Postdemokratie würde ich es nicht mehr nennen, eher Pseudodemokratie. Damit meine ich unseren Alltag. Wenn ich um einen Arzttermin bitte und als Erstes gefragt werde, ob ich Privatpatient bin oder nicht, statt dass es um Dringlichkeit geht, dann ist das nicht akzeptabel. Solche Bedingungen darf die Politik nicht hinnehmen. Wenn sogenannte Leihbeamte in Ministerien sitzen und an Gesetzen mitarbeiten, die jene Firmen kontrollieren sollen, von denen sie selbst aber bezahlt werden, kann das nicht im Interesse des Gemeinwesens liegen. So einen Sachverhalt nannte man früher Korruption. Und das sind ja keine Einzelfälle. Wenn der Lärmschutzbeauftragte für die Region Frankfurt am Main von Fraport, also vom Flughafenbetreiber, bezahlt wird – wie soll das denn funktionieren?
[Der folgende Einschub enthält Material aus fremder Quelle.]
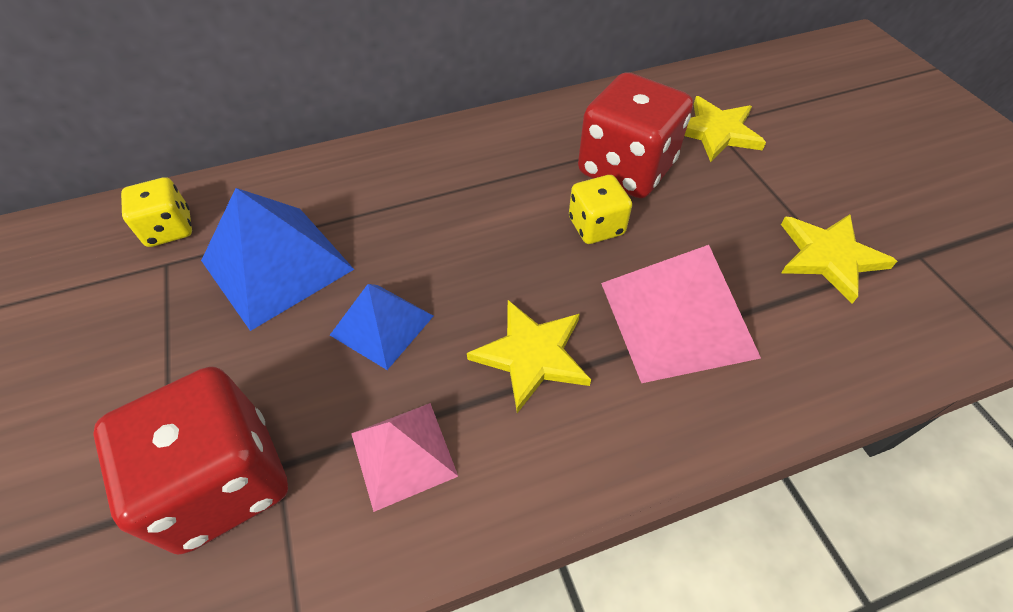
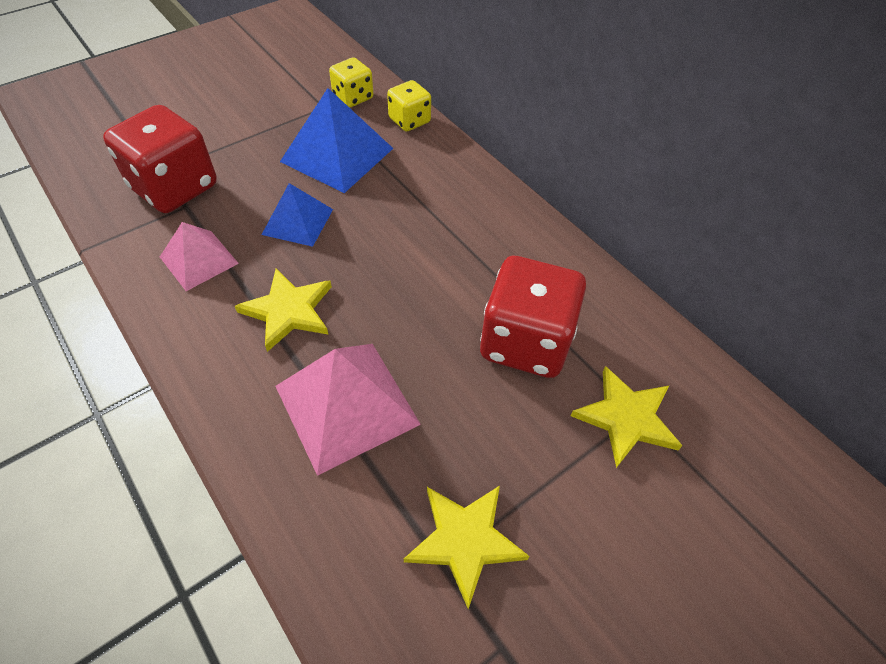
camera: 70 degrees right, 0 degrees up
yellow dice [569,175,632,244] -> yellow dice moved to [387,80,431,132]

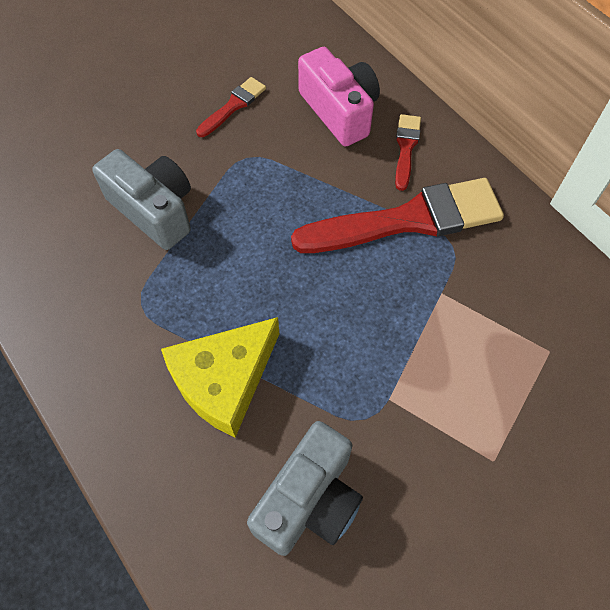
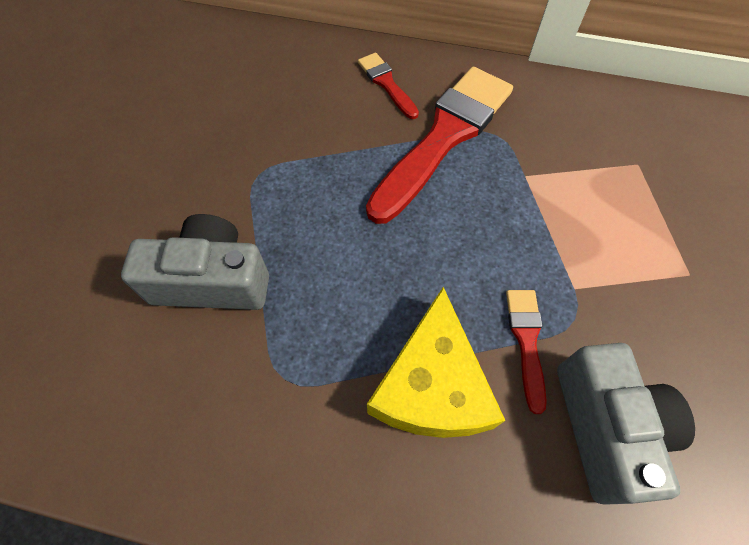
camera: 40 degrees left, 0 degrees up
red brush [196,77,266,137] -> red brush moved to [506,290,547,414]
pink camera [298,47,380,147] -> none

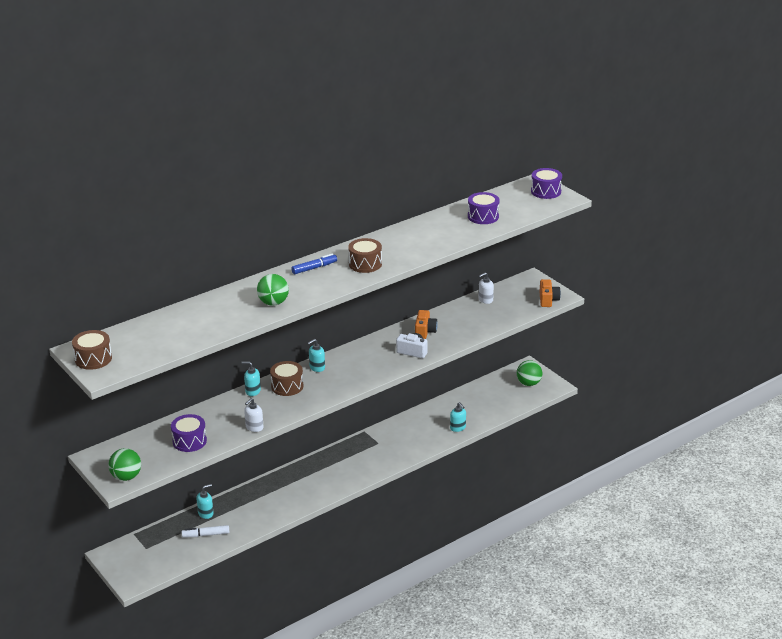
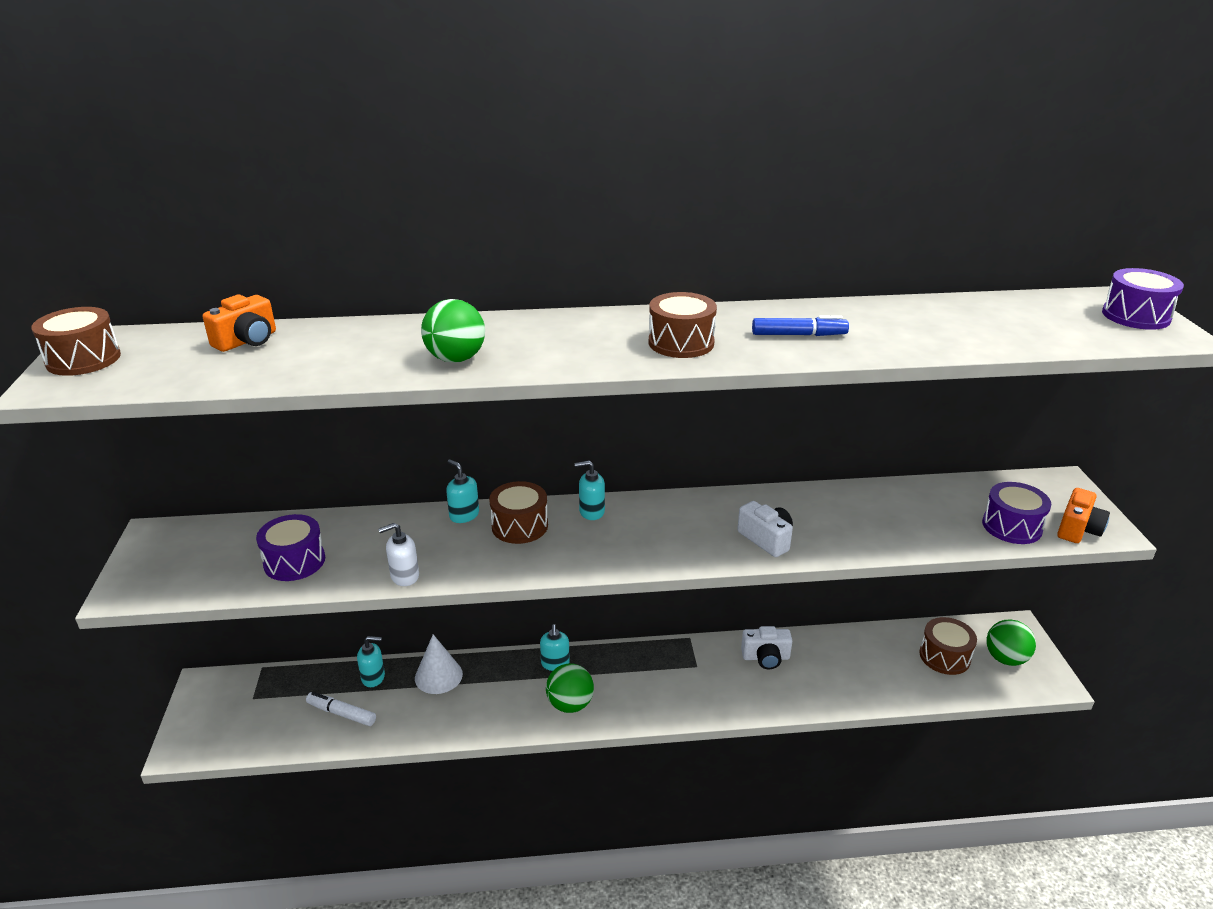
camera: 30 degrees right, 0 degrees up
green ball [108,448,141,481] -> green ball moved to [546,663,594,713]
blue marker [291,254,337,274] -> blue marker moved to [752,316,849,336]
orange camera [415,310,438,339] -> orange camera moved to [203,295,276,352]
turquoise soap dispenser [450,402,466,432] -> turquoise soap dispenser moved to [540,624,570,671]
purple drum [468,192,500,224] -> purple drum moved to [982,482,1051,544]
white soap dispenser [479,272,494,304] -> none
none -> white cone [415,634,463,694]
none -> white camera [741,626,792,669]
none -> brown drum [919,617,977,675]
In der Bildung spielt Geld auch immer mehr eine Rolle. Es geht in aller Regel um ganz grundlegende Dinge. In Berlin wurden beispielsweise die Wasserbetriebe teilprivatisiert. Wie kann man nur auf die Idee kommen, Trinkwasser einem Profitstreben zu unterwerfen? Es brauchte eines Volksentscheides – dem ersten erfolgreichen Volksentscheid in Berlin überhaupt – um gegen die gewählten Volksvertreter eine Rekommunalisierung durchzusetzen. Jetzt beim Rückkauf drängt sich der Verdacht auf, der Senat vertrete allein die Interessen von RWE und Veolia.

Welche Entscheidungen, Versäumnisse oder Richtungswechsel haben aus Ihrer Sicht zur Unterhöhlung der Demokratie geführt? Und inwieweit hat die Wende dabei eine Rolle gespielt?
Mit dem Weltenwechsel von 1989/90 entstand so ein westliches Siegergefühl: Alles was der Osten gemacht hatte, war falsch, alles was der Westen gemacht hatte, war richtig. Fortan würde nur noch gemacht werden, was richtig war. Richtig war, alles zu privatisieren. Es wurde gar nicht mehr gefragt, in welchen Bereichen Privatisierungen sinnvoll sind und in welchen nicht. Mit dem Fall der Mauer kam uns merkwürdigerweise die Vorstellung einer Alternative abhanden, als könnte die Welt nur noch so sein, wie sie ist.